As explained above, in a once-through steam generator system, the present invention includes a steam separator connected to the outlet side of the steam generator, and saturated water separated by the steam water separator from a high-pressure feed water heater. Since a jet pump is installed to extract water from the feed water and supply it to the integral flow type steam generator, it maintains the economic efficiency that is the advantage of a once-through type steam generator, while ensuring stable operation during decay heat removal operation. This makes it possible to improve reliability and economic efficiency.

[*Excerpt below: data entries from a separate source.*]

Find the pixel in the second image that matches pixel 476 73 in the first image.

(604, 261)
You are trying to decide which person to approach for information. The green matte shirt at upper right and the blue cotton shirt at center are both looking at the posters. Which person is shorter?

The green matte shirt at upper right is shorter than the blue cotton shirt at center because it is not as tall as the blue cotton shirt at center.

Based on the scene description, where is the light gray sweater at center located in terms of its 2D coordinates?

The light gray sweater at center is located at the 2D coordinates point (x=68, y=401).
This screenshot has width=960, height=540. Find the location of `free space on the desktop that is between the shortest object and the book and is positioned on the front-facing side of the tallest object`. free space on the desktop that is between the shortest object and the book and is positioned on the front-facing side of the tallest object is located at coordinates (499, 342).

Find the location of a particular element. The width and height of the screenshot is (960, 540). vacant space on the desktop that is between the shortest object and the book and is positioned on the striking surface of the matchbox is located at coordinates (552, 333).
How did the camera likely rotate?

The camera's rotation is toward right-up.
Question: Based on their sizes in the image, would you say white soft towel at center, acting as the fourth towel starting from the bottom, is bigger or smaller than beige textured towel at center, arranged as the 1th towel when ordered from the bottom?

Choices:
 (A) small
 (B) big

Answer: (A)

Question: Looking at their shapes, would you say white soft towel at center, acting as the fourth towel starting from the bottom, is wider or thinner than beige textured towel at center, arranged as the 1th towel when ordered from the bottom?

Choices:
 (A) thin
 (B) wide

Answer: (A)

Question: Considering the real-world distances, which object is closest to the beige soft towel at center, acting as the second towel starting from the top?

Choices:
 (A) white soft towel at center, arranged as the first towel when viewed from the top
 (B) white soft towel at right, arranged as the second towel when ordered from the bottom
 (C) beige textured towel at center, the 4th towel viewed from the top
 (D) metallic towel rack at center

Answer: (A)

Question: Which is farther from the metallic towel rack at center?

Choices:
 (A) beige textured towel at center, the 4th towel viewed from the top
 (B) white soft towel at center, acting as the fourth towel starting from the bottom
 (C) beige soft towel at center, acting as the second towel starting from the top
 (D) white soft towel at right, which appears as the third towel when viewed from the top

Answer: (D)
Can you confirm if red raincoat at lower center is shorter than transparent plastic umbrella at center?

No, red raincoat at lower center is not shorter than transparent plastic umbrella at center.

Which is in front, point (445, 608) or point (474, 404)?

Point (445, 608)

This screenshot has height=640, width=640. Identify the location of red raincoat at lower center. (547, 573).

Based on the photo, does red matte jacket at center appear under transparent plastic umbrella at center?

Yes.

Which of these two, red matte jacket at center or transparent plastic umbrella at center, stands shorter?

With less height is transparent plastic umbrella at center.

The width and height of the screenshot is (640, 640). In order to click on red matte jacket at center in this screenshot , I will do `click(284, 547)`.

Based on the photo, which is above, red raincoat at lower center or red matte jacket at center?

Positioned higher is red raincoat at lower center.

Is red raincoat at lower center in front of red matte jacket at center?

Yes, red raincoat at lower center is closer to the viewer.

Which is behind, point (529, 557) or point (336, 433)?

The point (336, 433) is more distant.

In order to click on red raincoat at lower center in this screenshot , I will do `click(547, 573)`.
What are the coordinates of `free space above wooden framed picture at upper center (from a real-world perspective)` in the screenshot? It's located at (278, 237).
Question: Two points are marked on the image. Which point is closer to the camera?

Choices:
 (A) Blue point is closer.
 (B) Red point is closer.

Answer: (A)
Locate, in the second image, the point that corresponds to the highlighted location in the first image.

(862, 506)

[Brief explanation of the drawing]

Fig. 1 is a system diagram showing an embodiment of the present invention, Fig. 2 is a system diagram showing a conventional decay heat removal device employing a recirculating steam generator system, and Fig. 3 is a once-through steam generator system. FIG. DESCRIPTION OF SYMBOLS 1... Nuclear reactor, 3... Intermediate heat exchanger, 10... Steam turbine, 17... Integral flow steam generator, 19...
...Steam generator inlet water supply stop valve, 24...Steam water separator,
27...Jet pump. Applicant's agent Mr. Sato Figure 1

Claims (1)

[Scope of Claims] 1. Thermal energy generated in the nuclear reactor is transferred to the integrated once-through steam generator via an intermediate heat exchanger for heat exchange, and the superheat generated in the integrated once-through steam generator is In a once-through steam generator system that sends steam directly to a steam turbine and supplies water from a high-pressure feedwater heater directly to the integrated once-through steam generator, the steam generator is connected to the outlet side of the steam generator. A decay heat system characterized by comprising: a separator; and a jet pump that extracts the saturated water separated by the steam water separator using the water supplied from the high-pressure feed water heater and supplies the extracted water to the integrated once-through steam generator. removal device. 2. The decay heat removal device according to claim 1, wherein the jet pump is installed to bypass a water stop valve at the inlet of the integrated once-through steam generator.